TASK :: Hunt for the word "only" across the entries below, copying each line that holds it.

AVAILABLE RECORDS ::
---

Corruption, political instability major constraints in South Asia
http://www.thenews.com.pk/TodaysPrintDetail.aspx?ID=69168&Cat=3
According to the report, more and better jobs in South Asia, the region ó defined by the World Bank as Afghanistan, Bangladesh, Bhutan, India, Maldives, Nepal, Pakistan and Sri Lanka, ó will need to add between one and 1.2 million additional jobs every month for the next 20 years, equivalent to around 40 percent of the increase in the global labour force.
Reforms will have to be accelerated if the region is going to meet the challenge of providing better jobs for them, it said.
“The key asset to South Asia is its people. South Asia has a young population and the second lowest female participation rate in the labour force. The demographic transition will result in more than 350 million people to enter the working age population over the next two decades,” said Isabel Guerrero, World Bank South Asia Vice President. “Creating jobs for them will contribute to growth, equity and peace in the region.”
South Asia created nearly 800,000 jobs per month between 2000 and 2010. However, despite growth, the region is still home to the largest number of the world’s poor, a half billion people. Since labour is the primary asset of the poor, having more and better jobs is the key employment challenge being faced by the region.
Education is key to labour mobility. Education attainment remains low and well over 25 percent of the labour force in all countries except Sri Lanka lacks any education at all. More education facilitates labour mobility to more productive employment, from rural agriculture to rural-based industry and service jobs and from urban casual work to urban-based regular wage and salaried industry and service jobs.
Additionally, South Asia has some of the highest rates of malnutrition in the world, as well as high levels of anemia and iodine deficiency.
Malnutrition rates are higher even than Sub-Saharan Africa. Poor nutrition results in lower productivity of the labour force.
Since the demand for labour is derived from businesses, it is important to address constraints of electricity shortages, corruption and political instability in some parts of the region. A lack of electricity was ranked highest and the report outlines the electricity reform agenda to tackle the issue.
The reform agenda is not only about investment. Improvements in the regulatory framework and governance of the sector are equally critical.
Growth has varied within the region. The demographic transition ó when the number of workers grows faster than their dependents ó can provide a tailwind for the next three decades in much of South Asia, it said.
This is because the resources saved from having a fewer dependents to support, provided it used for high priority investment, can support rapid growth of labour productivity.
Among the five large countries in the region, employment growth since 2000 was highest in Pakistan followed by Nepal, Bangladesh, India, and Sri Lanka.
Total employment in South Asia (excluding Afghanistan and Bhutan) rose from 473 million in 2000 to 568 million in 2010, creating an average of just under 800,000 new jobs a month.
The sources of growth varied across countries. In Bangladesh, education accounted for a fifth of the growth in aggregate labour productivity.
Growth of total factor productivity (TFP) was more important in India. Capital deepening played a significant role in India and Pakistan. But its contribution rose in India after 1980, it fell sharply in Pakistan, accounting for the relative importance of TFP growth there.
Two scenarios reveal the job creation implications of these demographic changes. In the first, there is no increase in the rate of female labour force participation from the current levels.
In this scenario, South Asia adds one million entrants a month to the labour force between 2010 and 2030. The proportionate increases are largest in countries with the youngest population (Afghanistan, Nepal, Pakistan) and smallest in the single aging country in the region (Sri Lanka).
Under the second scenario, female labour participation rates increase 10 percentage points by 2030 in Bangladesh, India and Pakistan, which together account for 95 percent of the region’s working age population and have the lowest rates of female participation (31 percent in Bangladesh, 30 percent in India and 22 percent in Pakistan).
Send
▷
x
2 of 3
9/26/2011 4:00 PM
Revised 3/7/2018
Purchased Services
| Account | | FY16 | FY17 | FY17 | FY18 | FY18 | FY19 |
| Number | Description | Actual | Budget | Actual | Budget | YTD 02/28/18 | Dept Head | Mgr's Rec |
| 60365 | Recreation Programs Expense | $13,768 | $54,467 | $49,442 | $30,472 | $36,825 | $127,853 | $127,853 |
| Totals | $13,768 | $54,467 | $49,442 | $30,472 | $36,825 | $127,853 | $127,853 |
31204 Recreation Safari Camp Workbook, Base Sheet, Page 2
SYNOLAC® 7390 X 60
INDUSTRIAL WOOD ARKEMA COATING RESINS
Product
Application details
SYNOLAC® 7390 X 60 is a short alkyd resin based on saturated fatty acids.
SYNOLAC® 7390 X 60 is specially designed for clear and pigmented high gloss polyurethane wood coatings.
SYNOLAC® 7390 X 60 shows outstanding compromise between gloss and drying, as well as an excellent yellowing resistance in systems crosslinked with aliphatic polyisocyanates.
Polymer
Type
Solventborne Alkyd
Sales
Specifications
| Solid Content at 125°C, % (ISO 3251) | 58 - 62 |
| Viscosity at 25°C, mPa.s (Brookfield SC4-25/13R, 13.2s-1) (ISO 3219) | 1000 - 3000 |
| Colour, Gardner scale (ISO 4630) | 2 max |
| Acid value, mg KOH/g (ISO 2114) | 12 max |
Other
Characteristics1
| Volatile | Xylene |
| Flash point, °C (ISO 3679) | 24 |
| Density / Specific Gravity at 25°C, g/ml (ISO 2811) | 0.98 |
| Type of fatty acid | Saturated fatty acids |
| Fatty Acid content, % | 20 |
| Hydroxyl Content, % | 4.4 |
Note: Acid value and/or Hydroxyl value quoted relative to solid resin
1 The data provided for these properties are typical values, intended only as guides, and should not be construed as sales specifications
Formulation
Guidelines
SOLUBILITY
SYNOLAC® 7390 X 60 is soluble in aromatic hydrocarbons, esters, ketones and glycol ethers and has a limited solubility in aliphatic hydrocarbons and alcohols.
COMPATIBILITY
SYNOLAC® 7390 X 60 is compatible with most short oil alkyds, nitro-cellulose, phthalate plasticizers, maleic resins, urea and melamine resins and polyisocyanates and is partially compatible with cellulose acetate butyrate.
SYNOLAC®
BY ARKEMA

---

EXERCISE OUTPUT ::
The reform agenda is not only about investment. Improvements in the regulatory framework and governance of the sector are equally critical.
1 The data provided for these properties are typical values, intended only as guides, and should not be construed as sales specifications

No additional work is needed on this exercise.